At first, I felt a panic realizing how much responsibility had been thrust on me and that I was unprepared. But Jehovah reminded me to speak from the heart, to tell her my feelings, to tell her the importance of the message that we were bringing her and that it wasn't our message but Jehovah's message. Jehovah guided our tongues and gave us the tongues of the taught ones even in our unpreparedness. I learned quickly that the simplest and most used of scriptures is often the best way to begin. I used Revelation 21:4,5 that we are looking forward to that time when "death will be no more, neither will mourning nor outcry nor pain be anymore. The former things have passed away." And Jehovah would be making all things new. "These words are faithful and true." I told her that these words would prove to be a comfort to her if she focused on them. I told her that these words were a comfort to me because ultimately death is a fact of all our lives and this scripture and others have helped me not fear or regret creeping old age, not fear or regret the things I might have done and didn't do or didn't accomplish because the time for doing it has gone. I pointed out to her that an unlimited future with satisfaction is what we are promised. We read Psalm 37:9-11 that "the meek ones themselves will possess the earth." I should have also read verse 29 saying that "they will reside forever upon it" but I think that the message was clear.
We spoke and read other scriptures but I hope that the messages of those ones are the ones that stand out in her mind. I am hoping we will visit again.

The visit to the second young woman was also a surprise. I think my friend's sister surprised her with that one while we were at the first. She said there was yet another woman in hospital dying that we were to visit. This young woman was some sort of relation either through marriage or by some sort of godmother connection of my friend's sister. I still don't know the exact connection. Even my friend was not sure who the young woman was until we got to the second hospital. Caribbean family connections can be lybrinthine. Nevertheless, when we arrived we found a very young woman in the ICU hooked up to monitors and tubes with severely swollen legs, unable to move out of bed. The bed moved every few seconds to change the pressure points on her body and to aid her breathing. She also was on a trachial respirator so she could not speak. Despite this she had a face of great beauty and youth with brilliant large hazel colored eyes that followed us everywhere. Her lips were daubed with a salve no doubt to prevent dryness but it gave the appearance of lip gloss and of moisture and health. Even my friend's sister asked her if someone had applied make-up for her.

Here's where we had to learn how to lip-read. The poor young woman kept saying "I want to go home. A casa. A mi casa." In reality, she was on tranquillizers and other medications. She wasn't really lucid although her eyes were brilliant and focused intently on us when we spoke. You could see her lack of comprehension of her situation when her emotions flipped back and forth from smiling and beaming to crying and pleading. She appearently didn't understand that she couldn't be heard since she motioned my friend to come closer so that she could whisper to her. This was a heart breaker. We tried to comfort her and explain that only in the hospital could she be taken care of in her condition. We read to her and reasoned with her that Jehovah wasn't far off from her but very near to give her the strength she needed to endure. She only had to ask and count on him to support her; to look forward to regaining some strength to be with her family again. We held her hands and stroked her. What else could we do?
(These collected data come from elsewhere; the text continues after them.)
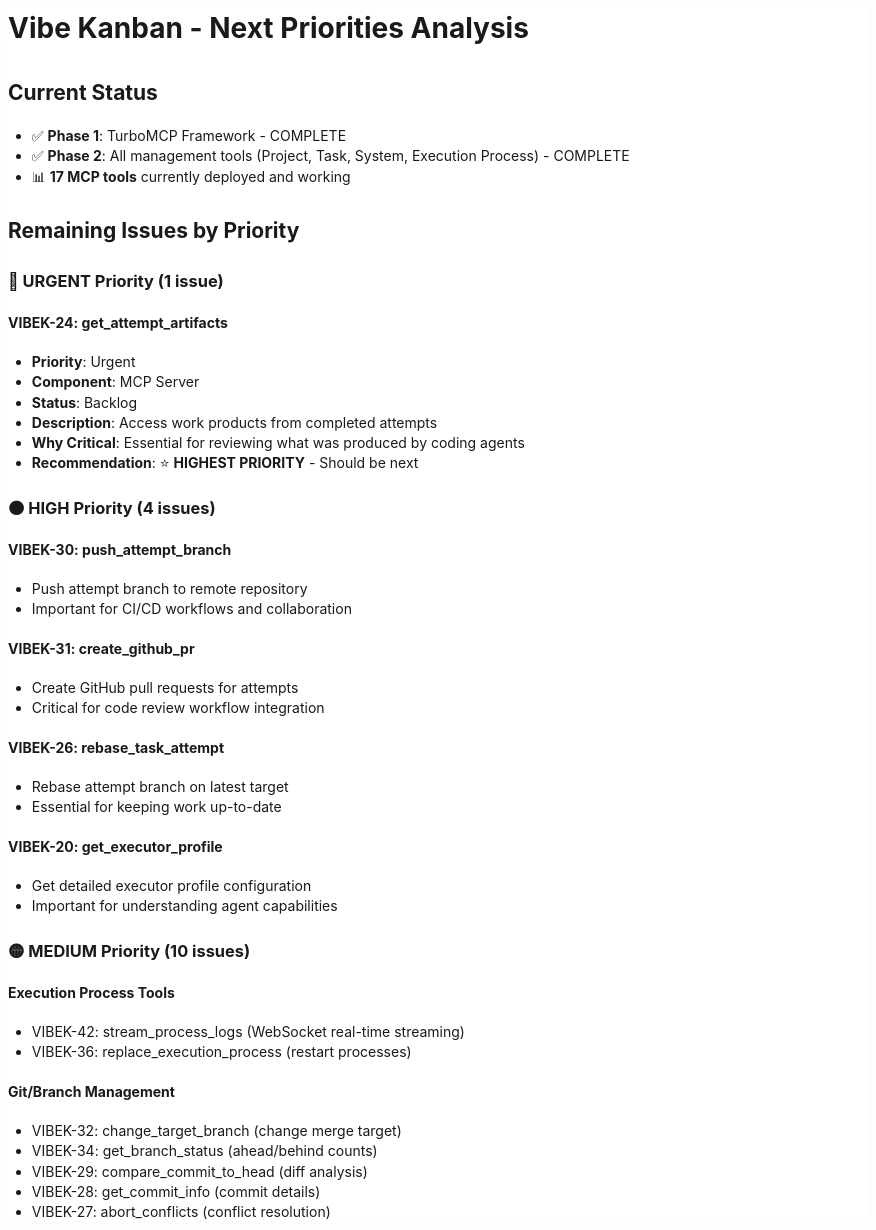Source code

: # Vibe Kanban - Next Priorities Analysis

## Current Status
- ✅ **Phase 1**: TurboMCP Framework - COMPLETE
- ✅ **Phase 2**: All management tools (Project, Task, System, Execution Process) - COMPLETE
- 📊 **17 MCP tools** currently deployed and working

## Remaining Issues by Priority

### 🔴 URGENT Priority (1 issue)

#### VIBEK-24: get_attempt_artifacts 
- **Priority**: Urgent
- **Component**: MCP Server
- **Status**: Backlog
- **Description**: Access work products from completed attempts
- **Why Critical**: Essential for reviewing what was produced by coding agents
- **Recommendation**: ⭐ **HIGHEST PRIORITY** - Should be next

### 🟠 HIGH Priority (4 issues)

#### VIBEK-30: push_attempt_branch
- Push attempt branch to remote repository
- Important for CI/CD workflows and collaboration

#### VIBEK-31: create_github_pr  
- Create GitHub pull requests for attempts
- Critical for code review workflow integration

#### VIBEK-26: rebase_task_attempt
- Rebase attempt branch on latest target
- Essential for keeping work up-to-date

#### VIBEK-20: get_executor_profile
- Get detailed executor profile configuration
- Important for understanding agent capabilities

### 🟡 MEDIUM Priority (10 issues)

#### Execution Process Tools
- VIBEK-42: stream_process_logs (WebSocket real-time streaming)
- VIBEK-36: replace_execution_process (restart processes)

#### Git/Branch Management
- VIBEK-32: change_target_branch (change merge target)
- VIBEK-34: get_branch_status (ahead/behind counts)
- VIBEK-29: compare_commit_to_head (diff analysis)
- VIBEK-28: get_commit_info (commit details)
- VIBEK-27: abort_conflicts (conflict resolution)
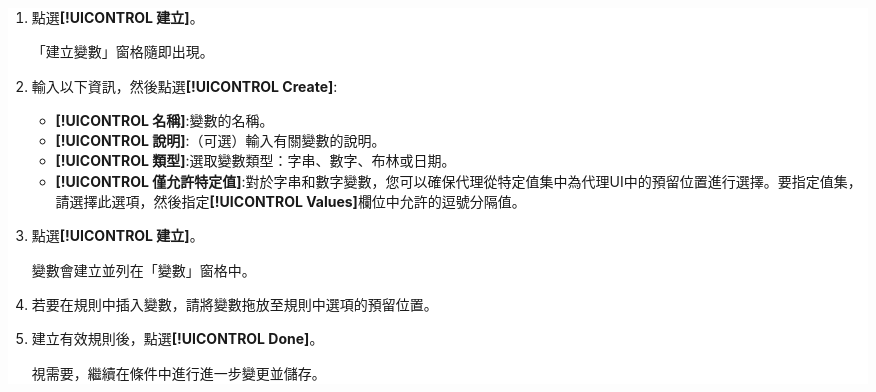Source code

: 1. 點選&#x200B;**[!UICONTROL 建立]**。

   「建立變數」窗格隨即出現。

1. 輸入以下資訊，然後點選&#x200B;**[!UICONTROL Create]**:

   * **[!UICONTROL 名稱]**:變數的名稱。
   * **[!UICONTROL 說明]**:（可選）輸入有關變數的說明。
   * **[!UICONTROL 類型]**:選取變數類型：字串、數字、布林或日期。
   * **[!UICONTROL 僅允許特定值]**:對於字串和數字變數，您可以確保代理從特定值集中為代理UI中的預留位置進行選擇。要指定值集，請選擇此選項，然後指定&#x200B;**[!UICONTROL Values]**&#x200B;欄位中允許的逗號分隔值。

1. 點選&#x200B;**[!UICONTROL 建立]**。

   變數會建立並列在「變數」窗格中。

1. 若要在規則中插入變數，請將變數拖放至規則中選項的預留位置。
1. 建立有效規則後，點選&#x200B;**[!UICONTROL Done]**。

   視需要，繼續在條件中進行進一步變更並儲存。
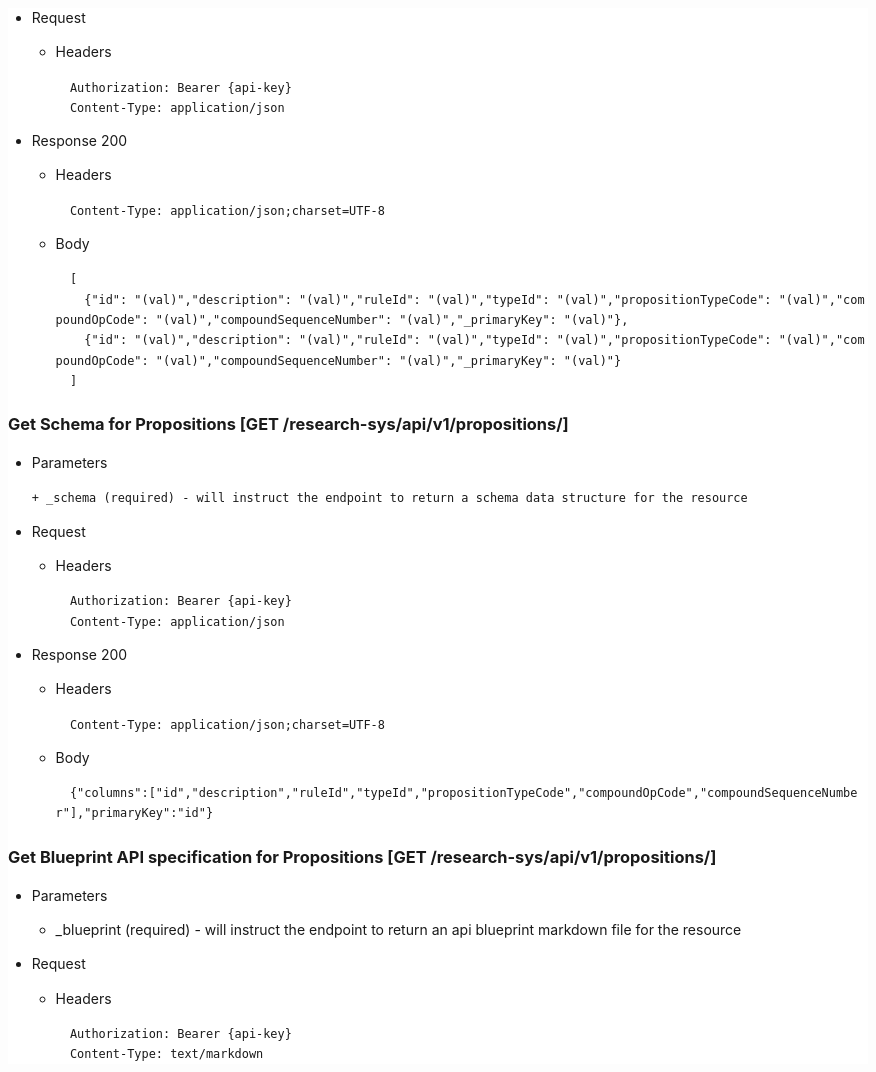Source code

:             
+ Request

    + Headers

            Authorization: Bearer {api-key}
            Content-Type: application/json 

+ Response 200
    + Headers

            Content-Type: application/json;charset=UTF-8

    + Body
    
            [
              {"id": "(val)","description": "(val)","ruleId": "(val)","typeId": "(val)","propositionTypeCode": "(val)","compoundOpCode": "(val)","compoundSequenceNumber": "(val)","_primaryKey": "(val)"},
              {"id": "(val)","description": "(val)","ruleId": "(val)","typeId": "(val)","propositionTypeCode": "(val)","compoundOpCode": "(val)","compoundSequenceNumber": "(val)","_primaryKey": "(val)"}
            ]
			
### Get Schema for Propositions [GET /research-sys/api/v1/propositions/]
	                                          
+ Parameters

      + _schema (required) - will instruct the endpoint to return a schema data structure for the resource
      
+ Request

    + Headers

            Authorization: Bearer {api-key}
            Content-Type: application/json

+ Response 200
    + Headers

            Content-Type: application/json;charset=UTF-8

    + Body
    
            {"columns":["id","description","ruleId","typeId","propositionTypeCode","compoundOpCode","compoundSequenceNumber"],"primaryKey":"id"}
		
### Get Blueprint API specification for Propositions [GET /research-sys/api/v1/propositions/]
	 
+ Parameters

     + _blueprint (required) - will instruct the endpoint to return an api blueprint markdown file for the resource
                 
+ Request

    + Headers

            Authorization: Bearer {api-key}
            Content-Type: text/markdown
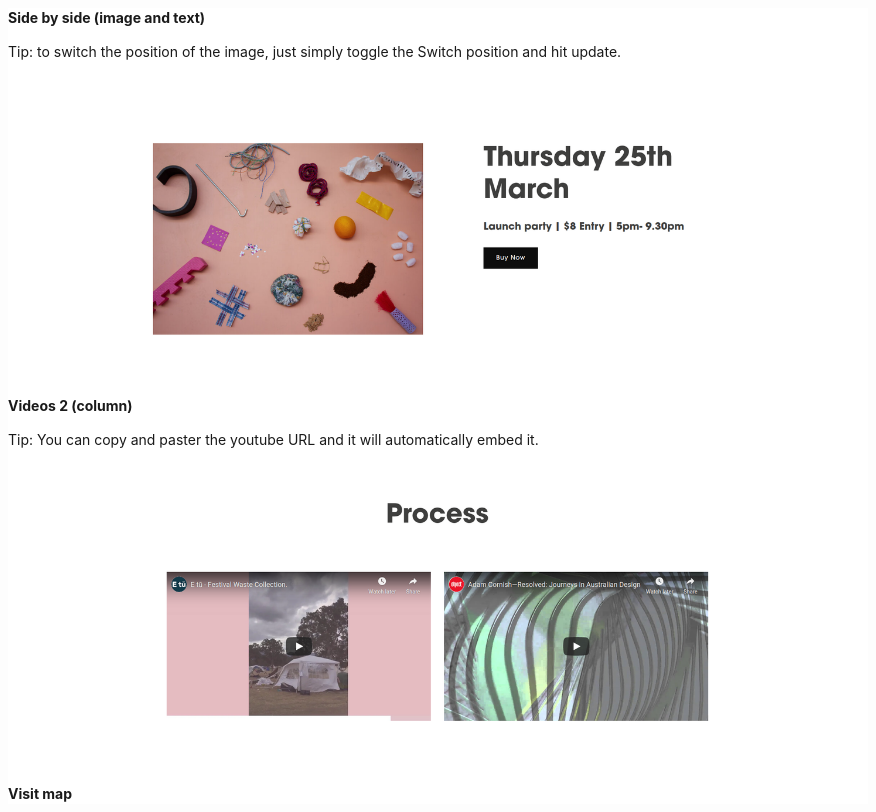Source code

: **Side by side (image and text)**

Tip: to switch the position of the image, just simply toggle the Switch position and hit update.

<p align="center">
  <img width="600" height="300" src="_images/19-fe-side-by-side.png">
</p>

**Videos 2 (column)**

Tip: You can copy and paster the youtube URL and it will automatically embed it. 

<p align="center">
  <img width="600" height="300" src="_images/20-fe-videos.png">
</p>


**Visit map**
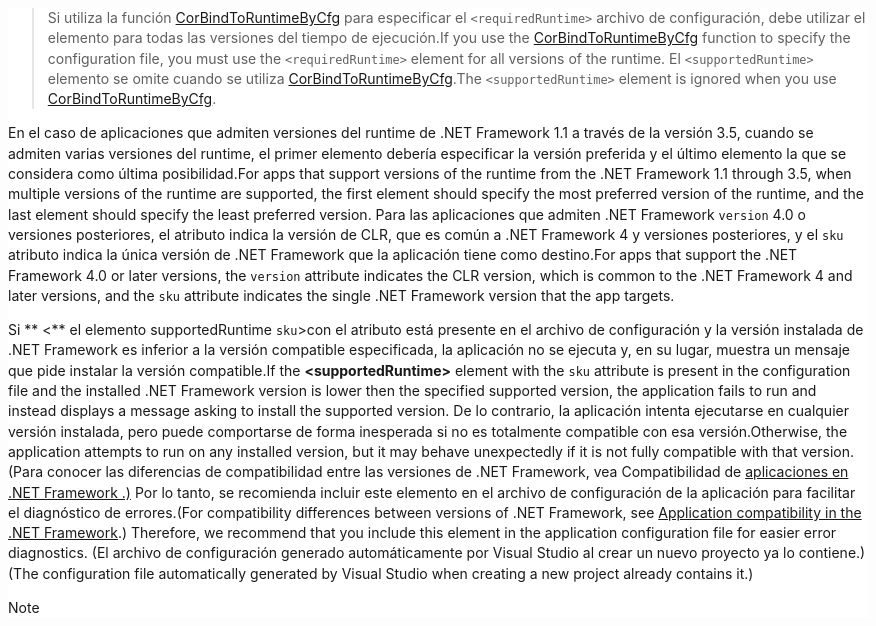 > <span data-ttu-id="244d0-128">Si utiliza la función [CorBindToRuntimeByCfg](../../../unmanaged-api/hosting/corbindtoruntimebycfg-function.md) para especificar el `<requiredRuntime>` archivo de configuración, debe utilizar el elemento para todas las versiones del tiempo de ejecución.</span><span class="sxs-lookup"><span data-stu-id="244d0-128">If you use the [CorBindToRuntimeByCfg](../../../unmanaged-api/hosting/corbindtoruntimebycfg-function.md) function to specify the configuration file, you must use the `<requiredRuntime>` element for all versions of the runtime.</span></span> <span data-ttu-id="244d0-129">El `<supportedRuntime>` elemento se omite cuando se utiliza [CorBindToRuntimeByCfg](../../../unmanaged-api/hosting/corbindtoruntimebycfg-function.md).</span><span class="sxs-lookup"><span data-stu-id="244d0-129">The `<supportedRuntime>` element is ignored when you use [CorBindToRuntimeByCfg](../../../unmanaged-api/hosting/corbindtoruntimebycfg-function.md).</span></span>  
  
<span data-ttu-id="244d0-130">En el caso de aplicaciones que admiten versiones del runtime de .NET Framework 1.1 a través de la versión 3.5, cuando se admiten varias versiones del runtime, el primer elemento debería especificar la versión preferida y el último elemento la que se considera como última posibilidad.</span><span class="sxs-lookup"><span data-stu-id="244d0-130">For apps that support versions of the runtime from the .NET Framework 1.1 through 3.5, when multiple versions of the runtime are supported, the first element should specify the most preferred version of the runtime, and the last element should specify the least preferred version.</span></span> <span data-ttu-id="244d0-131">Para las aplicaciones que admiten .NET Framework `version` 4.0 o versiones posteriores, el atributo indica la versión de CLR, que es común a .NET Framework 4 y versiones posteriores, y el `sku` atributo indica la única versión de .NET Framework que la aplicación tiene como destino.</span><span class="sxs-lookup"><span data-stu-id="244d0-131">For apps that support the .NET Framework 4.0 or later versions, the `version` attribute indicates the CLR version, which is common to the .NET Framework 4 and later versions, and the `sku` attribute indicates the single .NET Framework version that the app targets.</span></span>

<span data-ttu-id="244d0-132">Si \*\* \<\*\* el elemento supportedRuntime `sku`>con el atributo está presente en el archivo de configuración y la versión instalada de .NET Framework es inferior a la versión compatible especificada, la aplicación no se ejecuta y, en su lugar, muestra un mensaje que pide instalar la versión compatible.</span><span class="sxs-lookup"><span data-stu-id="244d0-132">If the **\<supportedRuntime>** element with the `sku` attribute is present in the configuration file and the installed .NET Framework version is lower then the specified supported version, the application fails to run and instead displays a message asking to install the supported version.</span></span> <span data-ttu-id="244d0-133">De lo contrario, la aplicación intenta ejecutarse en cualquier versión instalada, pero puede comportarse de forma inesperada si no es totalmente compatible con esa versión.</span><span class="sxs-lookup"><span data-stu-id="244d0-133">Otherwise, the application attempts to run on any installed version, but it may behave unexpectedly if it is not fully compatible with that version.</span></span> <span data-ttu-id="244d0-134">(Para conocer las diferencias de compatibilidad entre las versiones de .NET Framework, vea Compatibilidad de [aplicaciones en .NET Framework .)](https://docs.microsoft.com/dotnet/framework/migration-guide/application-compatibility) Por lo tanto, se recomienda incluir este elemento en el archivo de configuración de la aplicación para facilitar el diagnóstico de errores.</span><span class="sxs-lookup"><span data-stu-id="244d0-134">(For compatibility differences between versions of .NET Framework, see [Application compatibility in the .NET Framework](https://docs.microsoft.com/dotnet/framework/migration-guide/application-compatibility).) Therefore, we recommend that you include this element in the application configuration file for easier error diagnostics.</span></span> <span data-ttu-id="244d0-135">(El archivo de configuración generado automáticamente por Visual Studio al crear un nuevo proyecto ya lo contiene.)</span><span class="sxs-lookup"><span data-stu-id="244d0-135">(The configuration file automatically generated by Visual Studio when creating a new project already contains it.)</span></span>
  
> [!NOTE]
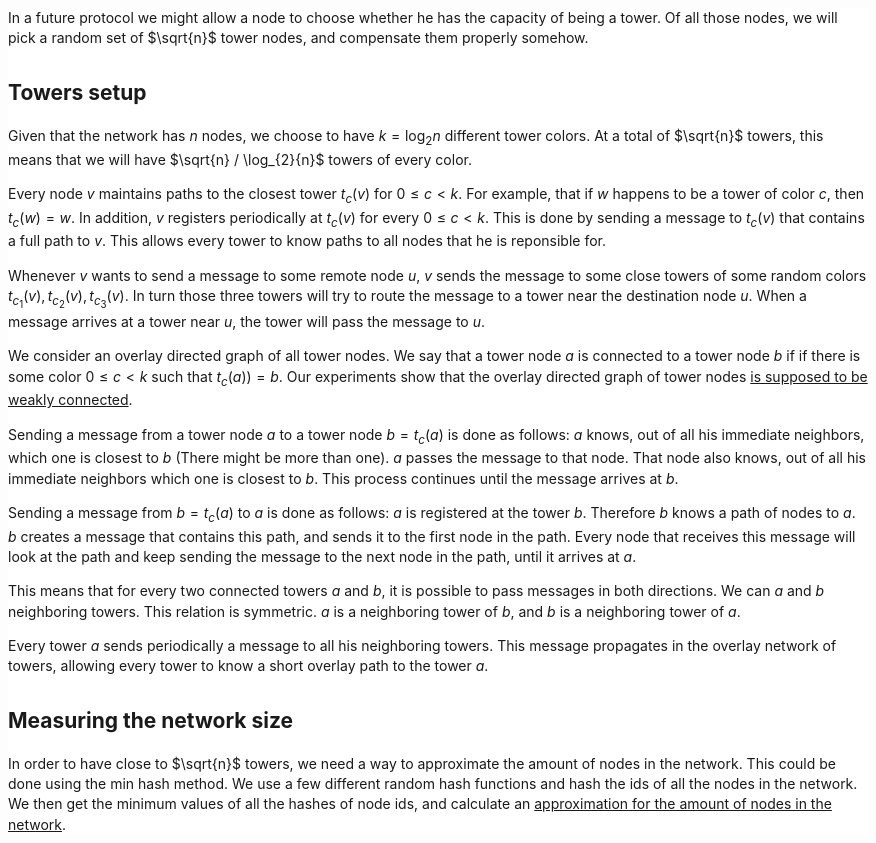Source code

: In a future protocol we might allow a node to choose whether he has the
capacity of being a tower. Of all those nodes, we will pick a random set of
$\sqrt{n}$ tower nodes, and compensate them properly somehow.


## Towers setup

Given that the network has $n$ nodes, we choose to have $k = \log_{2}{n}$
different tower colors. At a total of $\sqrt{n}$ towers, this means that we
will have $\sqrt{n} / \log_{2}{n}$ towers of every color.

Every node $v$ maintains paths to the closest tower $t_c(v)$ for $0 \leq c <
k$. For example, that if $w$ happens to be a tower of color $c$, then $t_c(w) =
w$. In addition, $v$ registers periodically at $t_c(v)$ for every $0 \leq c <
k$. This is done by sending a message to $t_c(v)$ that contains a full path to
$v$. This allows every tower to know paths to all nodes that he is reponsible
for.

Whenever $v$ wants to send a message to some remote node $u$, $v$ sends the
message to some close towers of some random colors $t_{c_1}(v), t_{c_2}(v),
t_{c_3}(v)$. In turn those three towers will try to route the message to a
tower near the destination node $u$. When a message arrives at a tower near
$u$, the tower will pass the message to $u$.

We consider an overlay directed graph of all tower nodes. We say that a tower
node $a$ is connected to a tower node $b$ if if there is some color $0 \leq c <
k$ such that $t_{c}(a)) = b$. Our experiments show that the overlay directed
graph of tower nodes [is supposed to be weakly connected](
{filename}/articles/freedomlayer/connectivity_towers/connectivity_towers.mdown).

Sending a message from a tower node $a$ to a tower node $b = t_{c}(a)$ is done
as follows: $a$ knows, out of all his immediate neighbors, which one is closest
to $b$ (There might be more than one). $a$ passes the message to that node.
That node also knows, out of all his immediate neighbors which one is closest
to $b$.  This process continues until the message arrives at $b$.

Sending a message from $b = t_{c}(a)$ to $a$ is done as follows: $a$ is
registered at the tower $b$. Therefore $b$ knows a path of nodes to $a$. $b$
creates a message that contains this path, and sends it to the first node
in the path. Every node that receives this message will look at the path and
keep sending the message to the next node in the path, until it arrives at $a$.

This means that for every two connected towers $a$ and $b$, it is possible to
pass messages in both directions. We can $a$ and $b$ neighboring towers. This
relation is symmetric. $a$ is a neighboring tower of $b$, and $b$ is a
neighboring tower of $a$.

Every tower $a$ sends periodically a message to all his neighboring towers. This
message propagates in the overlay network of towers, allowing every tower to
know a short overlay path to the tower $a$.


## Measuring the network size

In order to have close to $\sqrt{n}$ towers, we need a way to approximate the amount of
nodes in the network. This could be done using the min hash method. We use a
few different random hash functions and hash the ids of all the nodes in the
network. We then get the minimum values of all the hashes of node ids, and
calculate an [approximation for the amount of nodes in the
network]({filename}/articles/freedomlayer/approximate_net_size/approximate_net_size.mdown).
Later I learned that she was in the hospital because she'd suffered a heart attack due to the stress the cancer was placing on all her organs. She'd refused treatment for a while earlier because she also suffers from schizophrenia. She has two children but was forced to give one up to a family member due to her mental condition. She's only about 29. She made me think of my sister who also suffers from the same mental disease.

The stress of these encounters has followed me through out the week. All the same I want to see at least the first woman again. Her positivity in the face of death was amazing. I don't know how to help the second woman but if I have the opportunity I will visit them both again.